Brasil terá primeiro laboratório NB4 da América Latina e integrará o acelerador de partículas Sirius
O Brasil está prestes a dar um salto histórico na área de biossegurança e pesquisa científica com a construção do Órion, primeiro laboratório de nível máximo de biossegurança (NB4) do país e da América Latina. Localizado no Centro Nacional de Pesquisa em Energia e Materiais (CNPEM), em Campinas (SP), o projeto será também o único no mundo a integrar um NB4 a um acelerador de partículas - o Sirius, considerado a infraestrutura científica mais complexa já erguida no Brasil.
O projeto foi detalhado nesta quarta-feira (17), durante a mesa sobre doenças emergentes do 57º Congresso Brasileiro de Patologia Clínica e Medicina Laboratorial (CBPCML), pela biomédica e virologista Tatiana Ometto, pesquisadora do CNPEM. O maior evento da América Latina do setor acontece de 16 a 19 de setembro, no Riocentro, no Rio de Janeiro.
“O Órion representa um salto de biossegurança, pesquisa e inovação. Será o primeiro NB4 do Brasil e da América Latina, e também o primeiro do mundo a ter conexão com um acelerador de partículas. Isso permitirá gerar imagens inéditas de agentes altamente patogênicos, em nível celular, tecidual e até em pequenos animais”, explica Ometto.
Os laboratórios NB4 são estruturas raras, restritas a países que concentram pesquisas estratégicas em saúde e biotecnologia. Eles permitem o estudo de microrganismos letais, como os vírus Ebola, Nipah ou H5N1, exigindo protocolos de segurança extremamente rigorosos. Diferenciam-se por medidas como o uso de macacões pressurizados semelhantes a escafandros, banhos químicos de desinfetante na saída, sistemas redundantes de filtragem do ar e tratamento de efluentes. “Essas camadas de proteção não visam apenas garantir a segurança do pesquisador, mas também proteger a sociedade e o meio ambiente”, destacou Ometto.
Enquanto o Brasil já conta com cerca de 60 laboratórios NB3, voltados para agentes de alto risco, nunca teve um NB4. A pandemia de Covid-19 reacendeu a urgência do tema e impulsionou a criação de um grupo interministerial para definir a localização da nova estrutura. O CNPEM foi escolhido não apenas por sua experiência na gestão de grandes empreendimentos científicos, como o Sirius, mas também pela infraestrutura disponível. “O Órion está sendo construído dentro do CNPEM, mas ele não é do CNPEM, ele é do Brasil. A proposta é criar um centro nacional de referência em ciência, biossegurança e formação de profissionais especializados”, ressaltou a pesquisadora.

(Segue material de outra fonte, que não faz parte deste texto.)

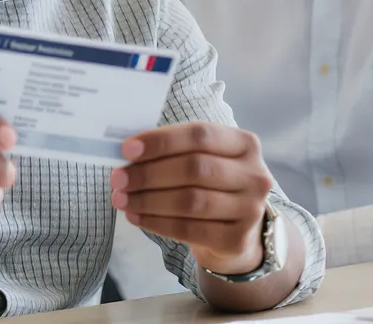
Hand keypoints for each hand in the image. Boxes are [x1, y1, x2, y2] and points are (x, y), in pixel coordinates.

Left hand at [111, 122, 272, 274]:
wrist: (236, 231)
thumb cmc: (210, 186)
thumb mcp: (203, 160)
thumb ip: (174, 151)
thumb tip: (128, 151)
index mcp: (244, 144)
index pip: (200, 135)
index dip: (161, 141)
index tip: (127, 149)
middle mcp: (254, 174)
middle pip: (194, 168)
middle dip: (149, 173)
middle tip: (118, 178)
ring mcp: (250, 209)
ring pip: (190, 201)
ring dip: (148, 200)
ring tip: (121, 199)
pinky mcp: (237, 239)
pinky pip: (189, 229)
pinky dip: (156, 222)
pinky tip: (136, 217)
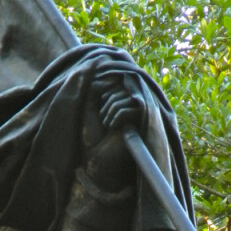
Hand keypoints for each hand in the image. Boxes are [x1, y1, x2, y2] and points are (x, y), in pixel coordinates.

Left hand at [82, 71, 146, 190]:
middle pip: (117, 86)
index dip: (102, 94)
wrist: (96, 158)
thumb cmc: (92, 136)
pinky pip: (126, 108)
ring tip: (108, 127)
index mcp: (120, 98)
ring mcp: (138, 112)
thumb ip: (95, 87)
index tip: (99, 112)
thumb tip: (104, 72)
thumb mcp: (89, 106)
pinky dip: (115, 118)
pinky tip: (114, 129)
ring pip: (121, 97)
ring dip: (109, 112)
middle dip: (105, 104)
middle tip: (103, 122)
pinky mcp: (141, 122)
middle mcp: (131, 102)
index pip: (113, 80)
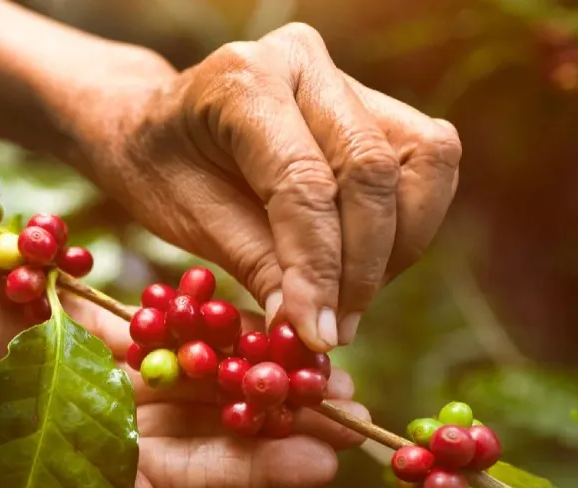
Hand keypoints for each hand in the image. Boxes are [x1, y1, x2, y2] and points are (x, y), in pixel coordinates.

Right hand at [0, 272, 368, 487]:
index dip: (254, 468)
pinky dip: (180, 315)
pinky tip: (238, 303)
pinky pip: (131, 322)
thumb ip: (62, 481)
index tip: (325, 455)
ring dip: (238, 361)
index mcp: (78, 487)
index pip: (184, 481)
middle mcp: (87, 439)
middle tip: (346, 399)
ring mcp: (73, 383)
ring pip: (174, 372)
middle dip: (267, 414)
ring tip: (310, 348)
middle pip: (196, 426)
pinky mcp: (55, 330)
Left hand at [81, 22, 461, 350]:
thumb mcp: (185, 219)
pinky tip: (360, 269)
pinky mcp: (377, 104)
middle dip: (362, 266)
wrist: (152, 127)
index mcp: (243, 80)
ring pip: (422, 162)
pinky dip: (405, 228)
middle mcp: (304, 63)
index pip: (303, 183)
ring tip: (346, 304)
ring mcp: (347, 78)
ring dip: (397, 249)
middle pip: (372, 169)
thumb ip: (254, 264)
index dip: (318, 267)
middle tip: (333, 331)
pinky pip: (424, 166)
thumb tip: (311, 330)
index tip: (316, 334)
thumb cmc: (159, 169)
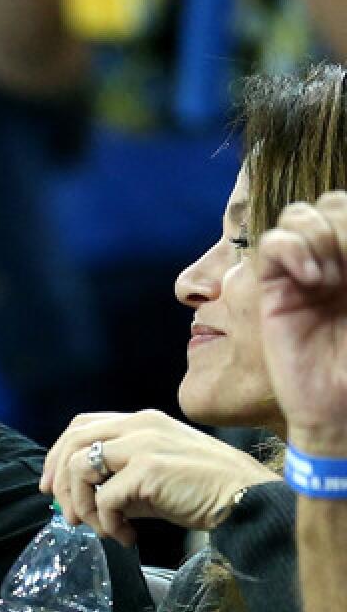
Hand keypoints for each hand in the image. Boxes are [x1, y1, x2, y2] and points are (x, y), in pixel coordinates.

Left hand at [41, 410, 279, 544]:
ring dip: (82, 505)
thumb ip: (123, 481)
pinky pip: (105, 497)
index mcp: (140, 421)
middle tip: (63, 513)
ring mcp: (142, 444)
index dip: (58, 454)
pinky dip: (106, 522)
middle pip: (72, 441)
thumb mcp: (157, 479)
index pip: (82, 425)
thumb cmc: (207, 491)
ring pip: (80, 467)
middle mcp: (138, 425)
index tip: (51, 486)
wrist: (246, 499)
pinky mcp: (148, 469)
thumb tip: (90, 502)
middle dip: (59, 480)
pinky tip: (125, 537)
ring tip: (100, 530)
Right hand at [258, 192, 346, 454]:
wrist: (341, 407)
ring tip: (329, 278)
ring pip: (299, 215)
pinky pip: (272, 245)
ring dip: (319, 237)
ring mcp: (304, 272)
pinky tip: (310, 278)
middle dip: (342, 227)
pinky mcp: (273, 288)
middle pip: (330, 204)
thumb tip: (341, 238)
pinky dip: (291, 250)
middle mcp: (335, 260)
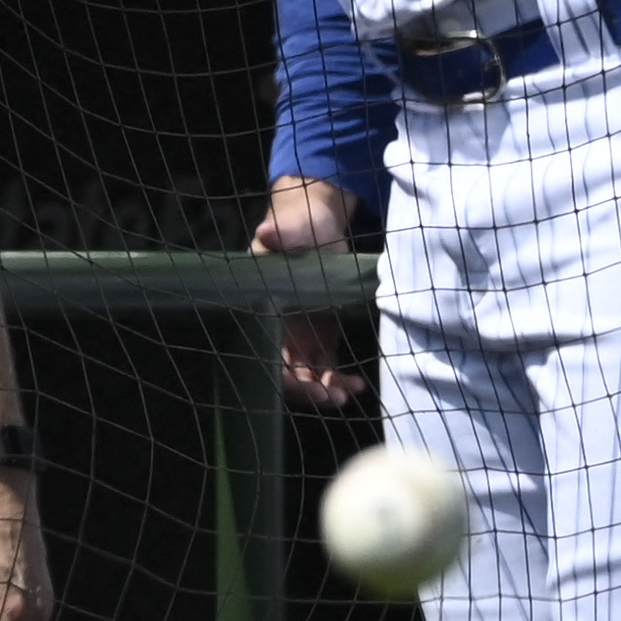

Com mais de 20 mil metros quadrados, o complexo abrigará não apenas o laboratório NB4, mas também instalações NB2 e NB3, áreas de microscopia avançada e espaços de treinamento voltados para a capacitação de equipes em práticas de biossegurança de alto nível. Um dos diferenciais será a conexão direta com o Sirius: três linhas de luz do acelerador entrarão no laboratório para permitir bioimagem em diferentes escalas - de organelas e células, tecidos e pequenos animais - algo inédito na ciência mundial.
O projeto contou com consultorias internacionais e visitas técnicas a laboratórios de biossegurança máxima nos Estados Unidos, Canadá e Europa. A partir dessas experiências, a equipe brasileira definiu que não seguirá um modelo único, mas construirá o que chamam de “padrão CNPEM”, reunindo as melhores práticas globais adaptadas às demandas locais. “No início, havia desconfiança da comunidade internacional sobre a capacidade do Brasil de erguer um NB4 conectado a um acelerador. Mas, após três anos de parcerias e planejamento, esse cenário mudou. Hoje, esses centros reconhecem o projeto e nos procuram para colaborar”, contou Ometto.
O Órion deve colocar o Brasil em posição estratégica para responder a doenças emergentes e futuras pandemias, além de abrir novas fronteiras na ciência. “Vamos unir a inovação do Sirius com a inovação de um NB4. Isso significa que poderemos fazer pesquisas e gerar imagens nunca antes produzidas no mundo”, concluiu a pesquisadora.